Immigration's Impact on the Economy ... Evidence from the UK

money.jpgNot too long ago (in Novembe) I reported on the the issues and dilemmas of the Bank of England in pushing up the interest rate to 5%. I am not an ardent watcher of the UK economy so I was pretty much taking the media commentaries at face value speaking about how the perception that the economy was flirting with spare capacity and thus the inflation risk merited a raise. However, more importantly something about immigration and spare capacity or in this case potential output also caught my eye ... this quote from The Economist sums ups excellently;

Just how big an impact higher immigration is having on potential output goes to the heart of the rate-setters' dilemma. On the face of it, there has been a spectacular expansion in the workforce since 2004. Around half a million migrants from eastern Europe have started working in Britain over the past two years. Thanks also to the return of older people to work, the labour force has been growing at its fastest rate for more than 20 years.

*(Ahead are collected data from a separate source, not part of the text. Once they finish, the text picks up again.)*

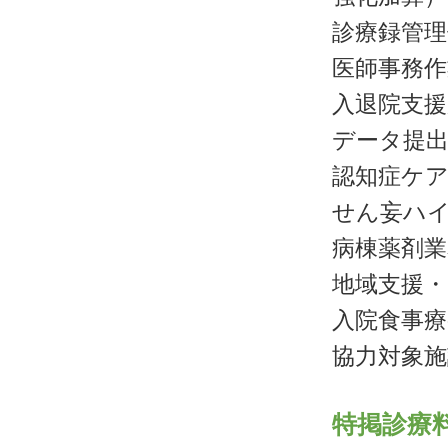
診療録管理
医師事務作
入退院支援
データ提出
認知症ケ
せん妄ハ
病棟薬剤業
地域支援・
入院食事療
協力対象施
特掲診療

This suggests that the bank should be pushing up its estimate of potential output. The migration figures are notoriously poor and difficult to interpret, however. For example, some of the newcomers from eastern Europe have returned home, yet timely estimates of this outflow are not available.

This is indeed interesting is it not? Obviously, the theory here is not particularly difficult since we are simply talking about a de-facto augementation of the labour supply which quite naturally should show a rather direct transmission mechanism with potential output. However, we are leaving out important questions such as for example the nature and properties of the immigration. Apparently, the recent debate about immigration's effect on the economy has gotten some people at the Bank of England's research unit thinking and consequently the just published quarterly bulletin features, among other things, an in-depth article about immigration's effect on the supply in the economy. The article is clearly UK biased but still there are some general points to take away.

An increase in the number of immigrants, other things being equal, would raise the supply potential of the economy. But the extent to which potential supply increases will depend on the economic characteristics of immigrants. This article investigates the characteristics of immigrants, particularly new immigrants — those who have entered the United Kingdom in the past two years. It appears that new immigrants are more educated than both UK-born workers and previous immigrant waves, but are much more likely to be working in low-skilled occupations. The increasing share of new immigrants in low-skill, low-paid jobs seems to have led to the emergence of a gap between the wages of new immigrants and UK-born workers. The implications of these findings for overall productivity and the supply side of
the economy are complex.


These different possibilities and the difficulty of quantifying the impact of immigration on wages, productivity and the
natural rate of unemployment, demonstrate that the implications for overall productivity and the supply side of the
economy are complex. And, of course, the overall impact on inflation is determined by the extent to which immigration
affects the balance between supply and demand in the economy.

There might not be any decisive theoretical message from this paper but still it is good crack at answering a tough question in a specific economic context and as such it merits some thought I think.